▶ _What to work on_:
When you reproduce the entries below, keep each one exact and drop any pictures.

▶ _Data items_:

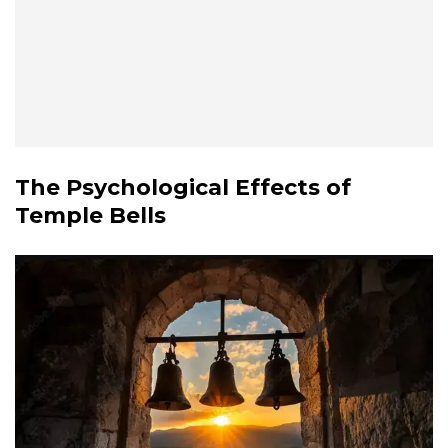
The Psychological Effects of
Temple Bells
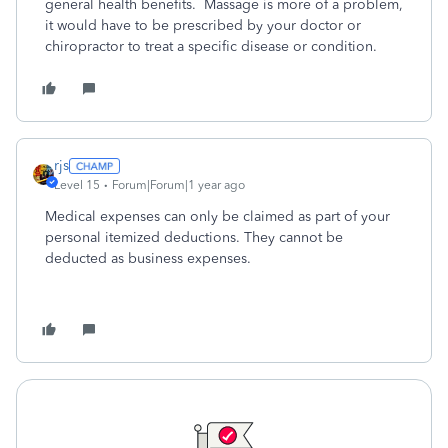
general health benefits. Massage is more of a problem,
it would have to be prescribed by your doctor or
chiropractor to treat a specific disease or condition.
rjs
Level 15
Forum|Forum|1 year ago
Medical expenses can only be claimed as part of your
personal itemized deductions. They cannot be
deducted as business expenses.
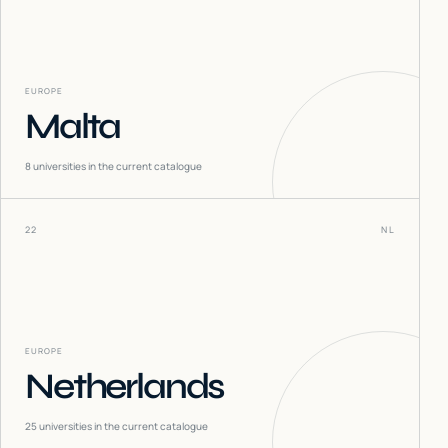
EUROPE
Malta
8
universities in the current catalogue
22
NL
EUROPE
Netherlands
25
universities in the current catalogue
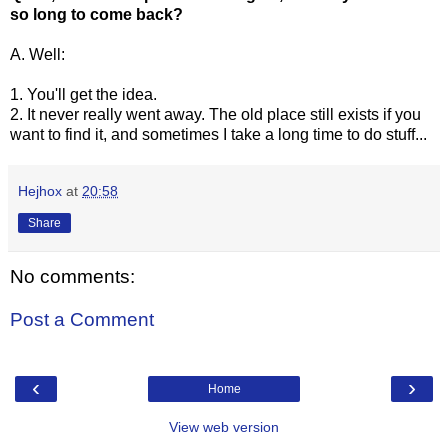
so long to come back?
A. Well:
1. You'll get the idea.
2. It never really went away. The old place still exists if you
want to find it, and sometimes I take a long time to do stuff...
Hejhox
at
20:58
Share
No comments:
Post a Comment
‹
›
Home
View web version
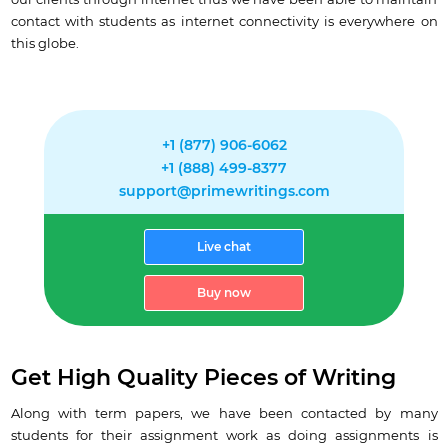
our clients through internet thus we have been able to maintain
contact with students as internet connectivity is everywhere on
this globe.
+1 (877) 906-6062
+1 (888) 499-8377
support@primewritings.com
Live chat
Buy now
Get High Quality Pieces of Writing
Along with term papers, we have been contacted by many
students for their assignment work as doing assignments is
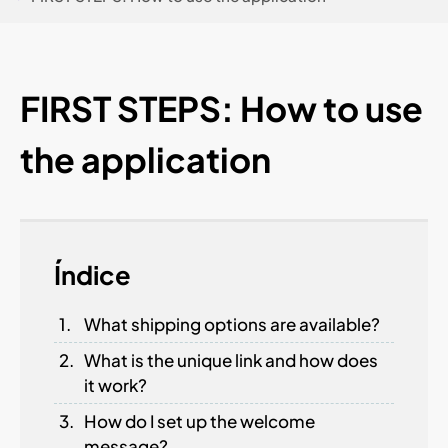
FIRST STEPS: How to use
the application
Índice
What shipping options are available?
What is the unique link and how does
it work?
How do I set up the welcome
message?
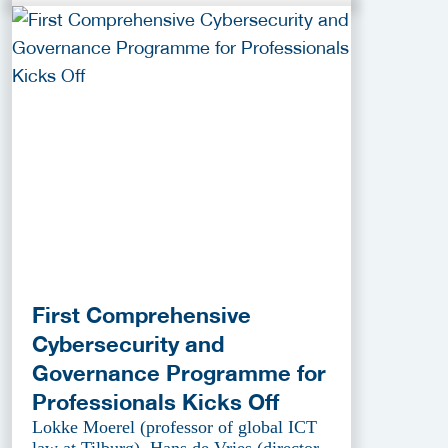
First Comprehensive
Cybersecurity and
Governance Programme for
Professionals Kicks Off
Lokke Moerel (professor of global ICT
law at Tilburg), Hans de Vries (director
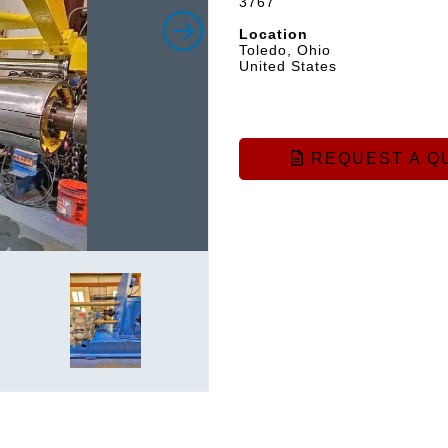
3767
Location
Toledo, Ohio
United States
REQUEST A Q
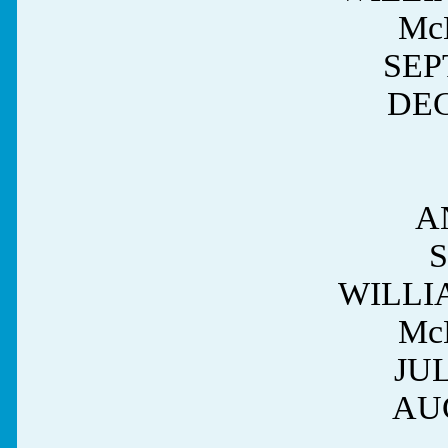
Mc
SEPT
DEC
A
WILLI
Mc
JUL
AUG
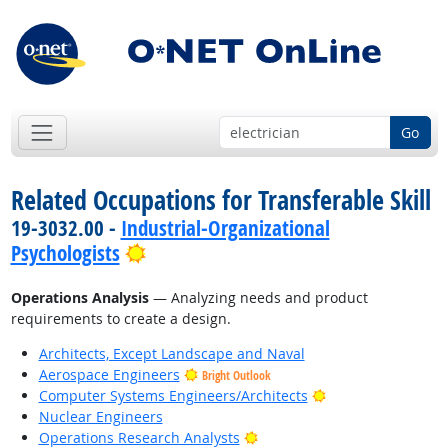
Go
Related Occupations for Transferable Skill
19-3032.00 -
Industrial-Organizational
Bright Outlook
Psychologists
Operations Analysis
— Analyzing needs and product
requirements to create a design.
Architects, Except Landscape and Naval
Aerospace Engineers
Bright Outlook
Bright Outlook
Computer Systems Engineers/Architects
Nuclear Engineers
Bright Outlook
Operations Research Analysts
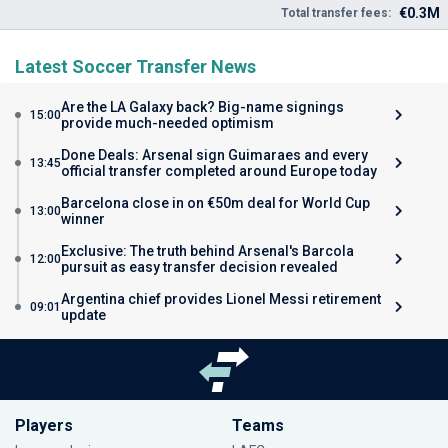
€0.3M
Total transfer fees:
Latest Soccer Transfer News
Are the LA Galaxy back? Big-name signings
15:00
provide much-needed optimism
Done Deals: Arsenal sign Guimaraes and every
13:45
official transfer completed around Europe today
Barcelona close in on €50m deal for World Cup
13:00
winner
Exclusive: The truth behind Arsenal's Barcola
12:00
pursuit as easy transfer decision revealed
Argentina chief provides Lionel Messi retirement
09:01
update
Players
Teams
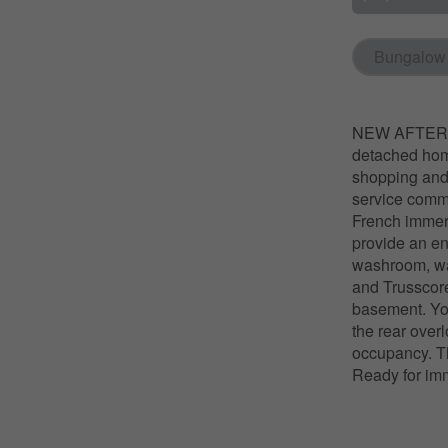
Bungalow
NEW AFTER HS
detached home
shopping and 
service commu
French immers
provide an en
washroom, wal
and Trusscore
basement. You
the rear over
occupancy. Th
Ready for im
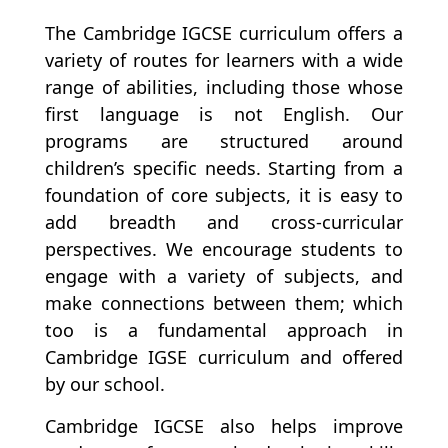
The Cambridge IGCSE curriculum offers a
variety of routes for learners with a wide
range of abilities, including those whose
first language is not English.
Our
programs are structured around
children’s specific needs. Starting from a
foundation of core subjects, it is easy to
add breadth and cross-curricular
perspectives. We encourage students to
engage with a variety of subjects, and
make connections between them; which
too is a fundamental approach in
Cambridge IGSE curriculum and offered
by our school.
Cambridge IGCSE also helps improve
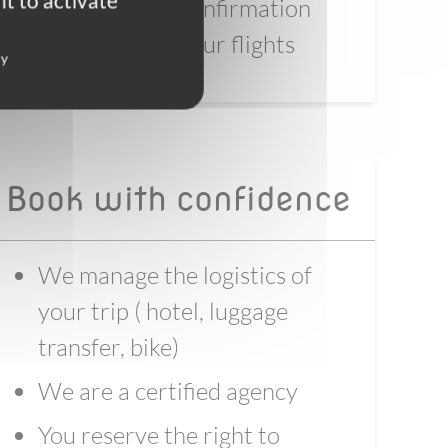
t to activate
4 - Wait for full confirmation
before booking your flights
cy
Book with confidence
We manage the logistics of
your trip ( hotel, luggage
transfer, bike)
We are a certified agency
You reserve the right to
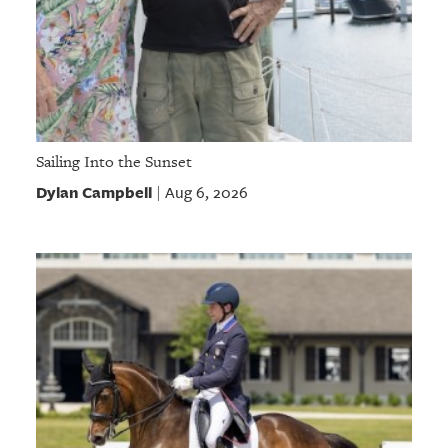
Sailing Into the Sunset
Dylan Campbell
Aug 6, 2026
|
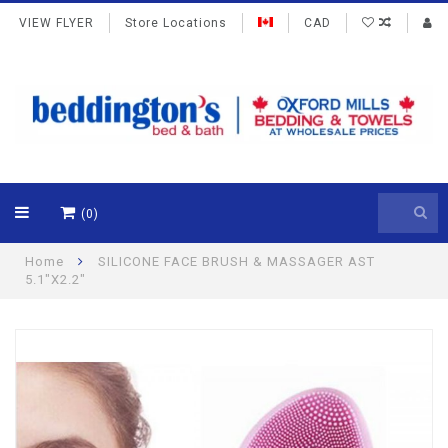
VIEW FLYER
Store Locations
CAD
(0)
Home
SILICONE FACE BRUSH & MASSAGER AST
5.1"X2.2"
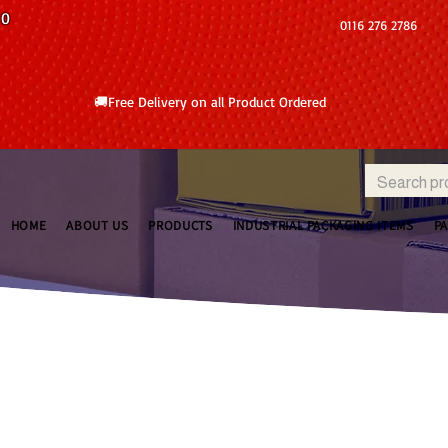
10
0116 276 2786
🚚Free Delivery on all Product Ordered
HOME
ABOUT US
PRODUCTS
INDUSTRIAL PACKAGING ITEMS
P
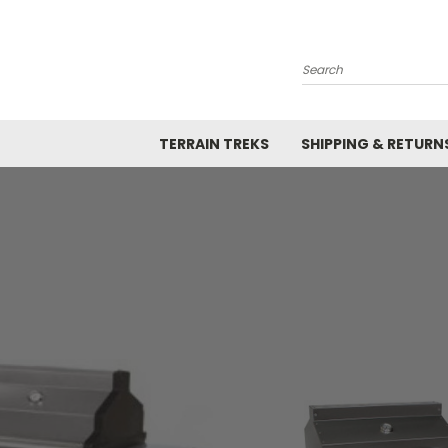
Search
TERRAIN TREKS
SHIPPING & RETURN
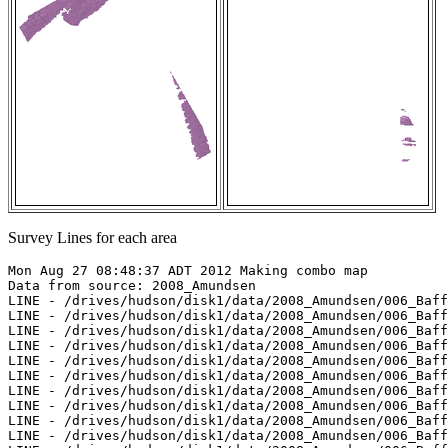
Survey Lines for each area
Mon Aug 27 08:48:37 ADT 2012 Making combo map

Data from source: 2008_Amundsen

LINE - /drives/hudson/disk1/data/2008_Amundsen/006_Baff
LINE - /drives/hudson/disk1/data/2008_Amundsen/006_Baff
LINE - /drives/hudson/disk1/data/2008_Amundsen/006_Baff
LINE - /drives/hudson/disk1/data/2008_Amundsen/006_Baff
LINE - /drives/hudson/disk1/data/2008_Amundsen/006_Baff
LINE - /drives/hudson/disk1/data/2008_Amundsen/006_Baff
LINE - /drives/hudson/disk1/data/2008_Amundsen/006_Baff
LINE - /drives/hudson/disk1/data/2008_Amundsen/006_Baff
LINE - /drives/hudson/disk1/data/2008_Amundsen/006_Baff
LINE - /drives/hudson/disk1/data/2008_Amundsen/006_Baff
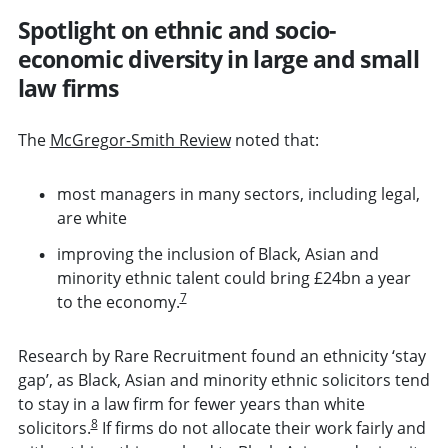
Spotlight on ethnic and socio-
economic diversity in large and small
law firms
The
McGregor-Smith Review
noted that:
most managers in many sectors, including legal,
are white
improving the inclusion of Black, Asian and
minority ethnic talent could bring £24bn a year
7
to the economy.
Research by Rare Recruitment found an ethnicity ‘stay
gap’, as Black, Asian and minority ethnic solicitors tend
to stay in a law firm for fewer years than white
8
solicitors.
If firms do not allocate their work fairly and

▶ _Completed exercise_:
The Psychological Effects of
Temple Bells
general health benefits. Massage is more of a problem,
it would have to be prescribed by your doctor or
chiropractor to treat a specific disease or condition.
rjs
Level 15
Forum|Forum|1 year ago
Medical expenses can only be claimed as part of your
personal itemized deductions. They cannot be
deducted as business expenses.
EUROPE
Malta
8
universities in the current catalogue
22
NL
EUROPE
Netherlands
25
universities in the current catalogue
so long to come back?
A. Well:
1. You'll get the idea.
2. It never really went away. The old place still exists if you
want to find it, and sometimes I take a long time to do stuff...
Hejhox
at
20:58
Share
No comments:
Post a Comment
‹
›
Home
View web version
our clients through internet thus we have been able to maintain
contact with students as internet connectivity is everywhere on
this globe.
+1 (877) 906-6062
+1 (888) 499-8377
support@primewritings.com
Live chat
Buy now
Get High Quality Pieces of Writing
Along with term papers, we have been contacted by many
students for their assignment work as doing assignments is
FIRST STEPS: How to use
the application
Índice
What shipping options are available?
What is the unique link and how does
it work?
How do I set up the welcome
message?
First Comprehensive
Cybersecurity and
Governance Programme for
Professionals Kicks Off
Lokke Moerel (professor of global ICT
law at Tilburg), Hans de Vries (director
3767
Location
Toledo, Ohio
United States
REQUEST A Q
Mc
SEPT
DEC
A
WILLI
Mc
JUL
AUG
Go
Related Occupations for Transferable Skill
19-3032.00 -
Industrial-Organizational
Bright Outlook
Psychologists
Operations Analysis
— Analyzing needs and product
requirements to create a design.
Architects, Except Landscape and Naval
Aerospace Engineers
Bright Outlook
Bright Outlook
Computer Systems Engineers/Architects
Nuclear Engineers
Bright Outlook
Operations Research Analysts
€0.3M
Total transfer fees:
Latest Soccer Transfer News
Are the LA Galaxy back? Big-name signings
15:00
provide much-needed optimism
Done Deals: Arsenal sign Guimaraes and every
13:45
official transfer completed around Europe today
Barcelona close in on €50m deal for World Cup
13:00
winner
Exclusive: The truth behind Arsenal's Barcola
12:00
pursuit as easy transfer decision revealed
Argentina chief provides Lionel Messi retirement
09:01
update
Players
Teams
Bungalow
NEW AFTER HS
detached home
shopping and 
service commu
French immers
provide an en
washroom, wal
and Trusscore
basement. You
the rear over
occupancy. Th
Ready for im
The Cambridge IGCSE curriculum offers a
variety of routes for learners with a wide
range of abilities, including those whose
first language is not English.
Our
programs are structured around
children’s specific needs. Starting from a
foundation of core subjects, it is easy to
add breadth and cross-curricular
perspectives. We encourage students to
engage with a variety of subjects, and
make connections between them; which
too is a fundamental approach in
Cambridge IGSE curriculum and offered
by our school.
Cambridge IGCSE also helps improve
t to activate
4 - Wait for full confirmation
before booking your flights
cy
Book with confidence
We manage the logistics of
your trip ( hotel, luggage
transfer, bike)
We are a certified agency
You reserve the right to
Sailing Into the Sunset
Dylan Campbell
Aug 6, 2026
|
VIEW FLYER
Store Locations
CAD
(0)
Home
SILICONE FACE BRUSH & MASSAGER AST
5.1"X2.2"
10
0116 276 2786
🚚Free Delivery on all Product Ordered
HOME
ABOUT US
PRODUCTS
INDUSTRIAL PACKAGING ITEMS
P
Search
TERRAIN TREKS
SHIPPING & RETURN
Survey Lines for each area
Mon Aug 27 08:48:37 ADT 2012 Making combo map

Data from source: 2008_Amundsen

LINE - /drives/hudson/disk1/data/2008_Amundsen/006_Baff
LINE - /drives/hudson/disk1/data/2008_Amundsen/006_Baff
LINE - /drives/hudson/disk1/data/2008_Amundsen/006_Baff
LINE - /drives/hudson/disk1/data/2008_Amundsen/006_Baff
LINE - /drives/hudson/disk1/data/2008_Amundsen/006_Baff
LINE - /drives/hudson/disk1/data/2008_Amundsen/006_Baff
LINE - /drives/hudson/disk1/data/2008_Amundsen/006_Baff
LINE - /drives/hudson/disk1/data/2008_Amundsen/006_Baff
LINE - /drives/hudson/disk1/data/2008_Amundsen/006_Baff
LINE - /drives/hudson/disk1/data/2008_Amundsen/006_Baff
Spotlight on ethnic and socio-
economic diversity in large and small
law firms
The
McGregor-Smith Review
noted that:
most managers in many sectors, including legal,
are white
improving the inclusion of Black, Asian and
minority ethnic talent could bring £24bn a year
7
to the economy.
Research by Rare Recruitment found an ethnicity ‘stay
gap’, as Black, Asian and minority ethnic solicitors tend
to stay in a law firm for fewer years than white
8
solicitors.
If firms do not allocate their work fairly and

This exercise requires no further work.